Provided passage>

|
A social network is defined as a software-based community that shares common interests or activities. Services like MySpace and Facebook have proven the strong appeal of social networks, particularly among hip, tech-savvy young people.
“Over the next 10 years, as mobile devices like smart phones become the primary channel for viewing content or accessing the Internet, social networking will move largely into the wireless realm, providing the type of ubiquitous connection that consumers are demanding,” said Derek Lidow, president and chief executive officer at iSuppli. “This event will accompany the creation of a new generation of applications that will greatly expand the appeal and utility of social networking, and will finally generate profits for the social networking industry.
“Within 10 years, the social-networking business, primarily driven by wireless devices, will transform into ‘must-have’ applications and products, both for consumers and for businesses. New intuitive applications enabled by innovative technologies introduced in the timeframe from 2009 to 2015 will spur the adoption of social networking and lead to major revenue growth in this area.”
Hitting the social networking bulls eye
iSuppli’s analysis of the social networking space indicates there are three levels of interaction associated with the space that surrounds each individual: immediate family and intimate friends, extended friends and shared interest groups, as presented in the attached figure.
At the center of each of the levels is the individual, who needs answers to personal questions, including:
How can I make things happen the way I want?
What should I know about?
What’s changed?
Where is it?
The immediate family and intimate friends level involves answering questions and engaging in interactions including:
Where are you?
How are you doing?
Giving permission to access personal content
The extended friends level includes sporadic—but intense-interactions, such as sharing of games, avatars, general updates and information.
The shared interest group level includes communication and sharing in areas of common concern. These interactions extend into the world of business, as social networking begins to replace marketplaces and creates effective trading platforms-and as companies use the technology to establish collaborative work platforms and to conduct virtual meetings.
Technology impact
The proliferation of wireless social networking applications into these diverse areas will accompany the development of a new generation of mobile devices designed to support wireless social-networking activities, including communications, sharing and viewing of content. This will cause such wireless devices to become the primary communication, content and application access devices for consumers and businesses around the world by the year 2018, iSuppli predicts.

Using the information>
1) List the levels of interaction that the piece on wireless social networking says surround each individual.
2) From the piece on wireless social networking, reproduce the passage starting at "Hitting the social" and ending at "updates and information.".
3) Carry the piece on wireless social networking forward from its final sentence.

Supplied entries>
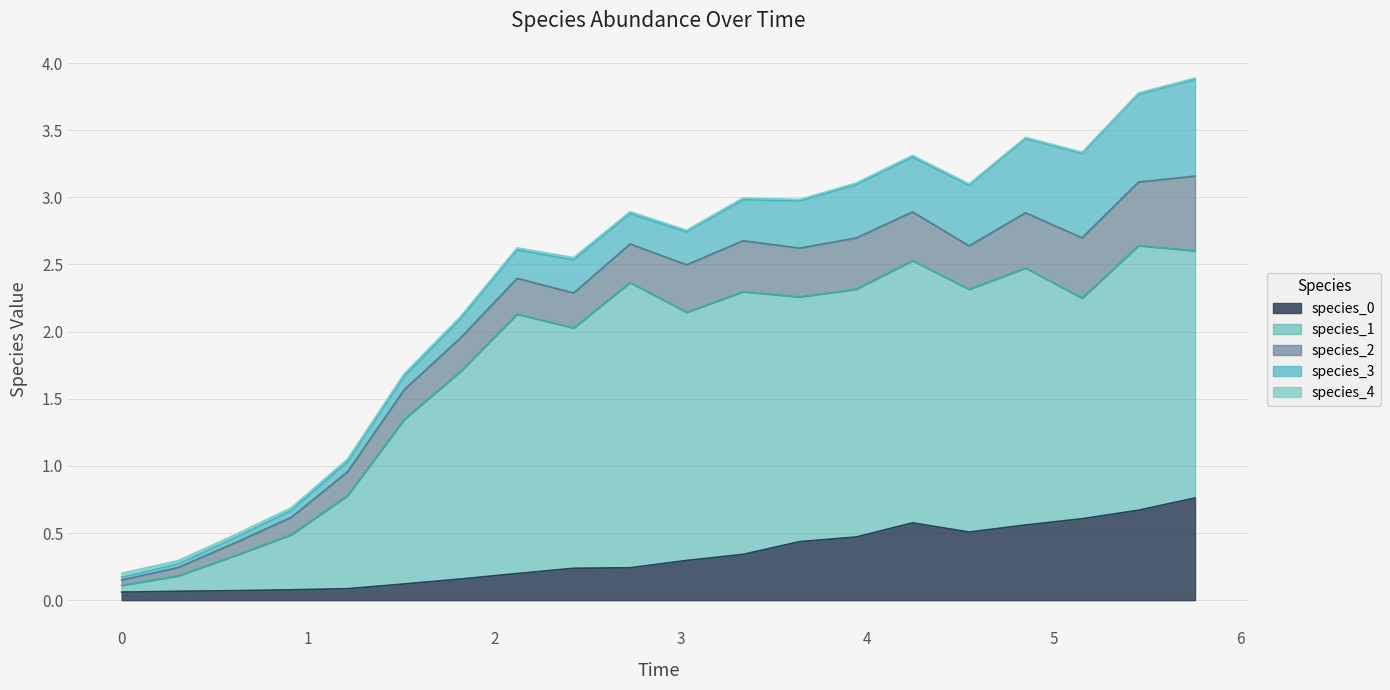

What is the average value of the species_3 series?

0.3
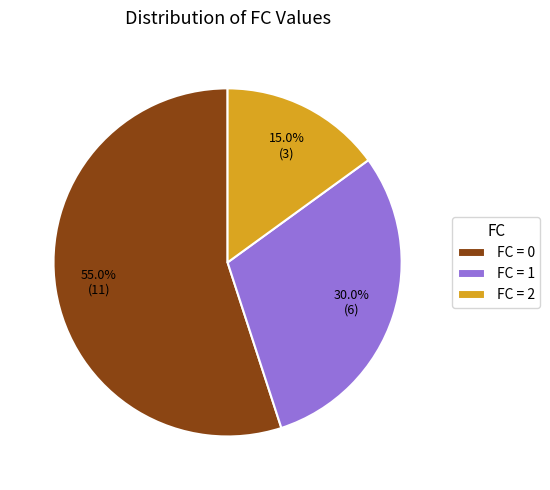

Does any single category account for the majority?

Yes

---

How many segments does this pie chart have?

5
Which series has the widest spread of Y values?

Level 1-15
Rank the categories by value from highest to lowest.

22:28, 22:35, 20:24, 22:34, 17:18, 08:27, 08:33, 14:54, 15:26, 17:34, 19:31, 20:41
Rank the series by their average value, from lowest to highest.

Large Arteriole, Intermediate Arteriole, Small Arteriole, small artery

Answers provided>
1)
- Immediate family and intimate friends
- Extended friends
- Shared interest groups

2)
Hitting the social networking bulls eye
iSuppli’s analysis of the social networking space indicates there are three levels of interaction associated with the space that surrounds each individual: immediate family and intimate friends, extended friends and shared interest groups, as presented in the attached figure.
At the center of each of the levels is the individual, who needs answers to personal questions, including:
How can I make things happen the way I want?
What should I know about?
What’s changed?
Where is it?
The immediate family and intimate friends level involves answering questions and engaging in interactions including:
Where are you?
How are you doing?
Giving permission to access personal content
The extended friends level includes sporadic—but intense-interactions, such as sharing of games, avatars, general updates and information.

3)
This will have a profound impact on key enabling technologies for such devices, including displays, semiconductors and storage and memory.
The variety of different applications for social networking, from collaborative games to work groups, will place increasing emphasis on display technologies for mobile platforms. New and emerging technologies, including touch screens, flexible displays and displays that integrate motion sensors, will be employed to serve the input/output needs of these varying platforms and applications.
“Because of this increased emphasis and surge in technological advancement, displays will emerge as the most valuable portion of the mobile-device value chain, with makers of portable wireless devices stressing differentiation via superior display technology,” Lidow said.
The semiconductor industry also will face fundamental changes as it strives to deliver the chips that will enable wireless social networking. Such chips will require a level of complexity that scales beyond the limitations of Moore’s Law. Thus, semiconductor companies will be compelled to deliver highly integrated processors that combine numerous high-performance, multi-threaded special purpose cores.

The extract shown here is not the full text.